4:35 AM on February 15, 2015
I'm so sorry about your brother. Lo siento mucho lo que sucedió con tu hermano.
I've just been diagnosed with a malignant glioma and must now do radiation therapy and found your site looking for information about what to expect.
Thank you for sharing your experiences.
6:43 PM on September 6, 2013
I dig your honesty. People are forever telling me to look for miracles and bathe myself in the self-righteous waters of eternal life. Fuck it. I have stage 3 lymphoma. It is refreshing to see someone chronicle the hell of this disease without feeling the need to make it a Lifetime TV movie. Right on.
7:06 AM on July 11, 2013
I appreciate this site to the fullest. FUCK this ugly monster named Cancer.This shit took my mother and I am angry as hell. It feels so good venting and getting this off of my chest. I hate you cancer, you can kiss my ass. My life is now a roller coaster thanks to you cancer, can't even function at times.My mom passed March 12th 2011 of lung cancer (NON smoker), the sweetest person on earth. Rest in paradise mom she didn't deserve this, so I say fuck cancer. So sry to hear about the loss of your brother, you did an amazing job telling his story. Thanks from the bottom of my heart. Excellent site.
10:03 PM on May 1, 2013
I have stage 4 colon cancer that has become 10 rumors in my liver. Cancer is not a journey, it sucks! Been thru 14 chemo treatments and 2 radiation treatments and a colon resection surgery. My sister is four years younger than me and has went thru similar. Thank you for sharing your story.
5:35 PM on April 18, 2013
Just lost another aqaintance to cancer,liver to be exact.That's the 3rd one in a month, the other 2 were pancreatic...I saw the Fuck Cancer Team at the Langley B.C. car show in Sept of 2012 & it inspired me.I got a decal to place on my cars(63 Studebaker Hawk) rear bumper & you would'nt believe the responses I get...from survivers to folks you've lost loved ones,they all want a decal.I hope you have a team out there again this year & if you want a nice car(black with pink/black interior)to show off your wares & stuff please contact me via my E-mail.
4:27 PM on April 18, 2013
Hi Jen, thanks for posting that Christmas update, I've been curious how your family has been coping the last six years. It sounds like Kelly is still close with your family so that's good. I'm curious about how Liz is doing; I'm close to my in-laws and heaven forbid my spouse passes before I do, I'd hope I wouldn't lose contact with that.

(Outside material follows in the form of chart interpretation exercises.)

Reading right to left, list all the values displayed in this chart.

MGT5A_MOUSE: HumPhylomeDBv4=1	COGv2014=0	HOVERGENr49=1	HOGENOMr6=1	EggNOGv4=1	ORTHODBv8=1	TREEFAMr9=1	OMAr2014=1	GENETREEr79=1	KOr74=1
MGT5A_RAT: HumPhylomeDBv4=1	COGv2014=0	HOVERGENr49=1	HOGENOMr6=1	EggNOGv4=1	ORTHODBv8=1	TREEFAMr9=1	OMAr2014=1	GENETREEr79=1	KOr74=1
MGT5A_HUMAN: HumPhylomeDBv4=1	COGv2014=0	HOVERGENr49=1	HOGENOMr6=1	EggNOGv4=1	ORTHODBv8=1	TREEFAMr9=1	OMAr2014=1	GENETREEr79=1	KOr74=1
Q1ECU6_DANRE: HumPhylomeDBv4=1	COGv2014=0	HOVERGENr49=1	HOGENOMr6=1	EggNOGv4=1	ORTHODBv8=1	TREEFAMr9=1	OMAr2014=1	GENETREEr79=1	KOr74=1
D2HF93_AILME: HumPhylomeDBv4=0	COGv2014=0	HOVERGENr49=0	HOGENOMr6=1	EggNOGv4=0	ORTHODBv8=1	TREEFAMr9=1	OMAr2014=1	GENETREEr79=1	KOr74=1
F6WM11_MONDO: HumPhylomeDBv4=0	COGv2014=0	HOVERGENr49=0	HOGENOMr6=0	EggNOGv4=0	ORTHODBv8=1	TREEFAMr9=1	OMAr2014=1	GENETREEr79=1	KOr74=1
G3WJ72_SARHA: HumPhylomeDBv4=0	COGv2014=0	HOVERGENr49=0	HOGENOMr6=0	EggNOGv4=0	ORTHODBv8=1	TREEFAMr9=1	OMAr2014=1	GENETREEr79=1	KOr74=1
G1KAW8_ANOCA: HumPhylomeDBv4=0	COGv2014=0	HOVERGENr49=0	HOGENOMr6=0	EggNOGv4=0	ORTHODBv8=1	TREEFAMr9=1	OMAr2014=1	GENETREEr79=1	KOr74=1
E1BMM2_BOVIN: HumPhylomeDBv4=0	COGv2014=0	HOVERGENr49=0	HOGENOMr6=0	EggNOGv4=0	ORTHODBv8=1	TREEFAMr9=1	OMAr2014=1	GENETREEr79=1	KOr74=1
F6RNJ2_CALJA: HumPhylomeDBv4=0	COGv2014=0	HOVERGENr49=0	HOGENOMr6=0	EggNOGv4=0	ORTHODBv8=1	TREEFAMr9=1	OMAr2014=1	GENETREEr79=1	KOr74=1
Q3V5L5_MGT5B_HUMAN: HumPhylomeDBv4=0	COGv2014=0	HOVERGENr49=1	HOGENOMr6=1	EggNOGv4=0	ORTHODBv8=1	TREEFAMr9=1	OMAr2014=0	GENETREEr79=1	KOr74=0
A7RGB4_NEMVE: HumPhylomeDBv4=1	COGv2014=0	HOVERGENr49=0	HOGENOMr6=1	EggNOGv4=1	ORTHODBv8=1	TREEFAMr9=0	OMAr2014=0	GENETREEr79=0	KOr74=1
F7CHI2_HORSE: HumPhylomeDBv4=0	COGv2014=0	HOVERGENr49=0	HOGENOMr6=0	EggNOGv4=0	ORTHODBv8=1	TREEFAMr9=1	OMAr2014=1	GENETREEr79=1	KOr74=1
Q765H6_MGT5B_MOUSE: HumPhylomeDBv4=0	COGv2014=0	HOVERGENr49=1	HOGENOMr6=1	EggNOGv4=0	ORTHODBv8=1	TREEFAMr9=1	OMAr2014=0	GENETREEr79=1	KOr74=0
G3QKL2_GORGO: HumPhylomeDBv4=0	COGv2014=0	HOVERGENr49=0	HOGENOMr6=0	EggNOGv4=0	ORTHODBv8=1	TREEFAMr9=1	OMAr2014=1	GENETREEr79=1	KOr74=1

5:44 PM on January 25, 2013
I just found your blog and was very moved. Fuck cancer alright. I lost my brother also who was my best friend. It has been years but you never forget. The crap it does is HELL. I just lost my mom in May to that monster. Anyway... Sharing some love...
9:46 PM on December 28, 2012
It isnt highlighted failure especially not yours...his heroism is highlighted by this blog and only overshadowed by you and tour family's strength...we Marines and army go back and forth...but all in fun...we are all brothers under the same flag....thank you for this story...he is watching over you
11:02 AM on December 24, 2012
Tomorrow will be our 6th Christmas without my brother Jeffrey. I just wanted to wish everyone a good Christmas despite our loses to cancer. I know a lot of you have lost someone and usually during the holidays it gets a little harder. So many memories I have of my bro during xmas, he was the life of the party. I'm sure he will be here in spirit especially since Kelly (his daughter) is spending it with us. Merry Christmas and may 2013 bring us closer to a cure.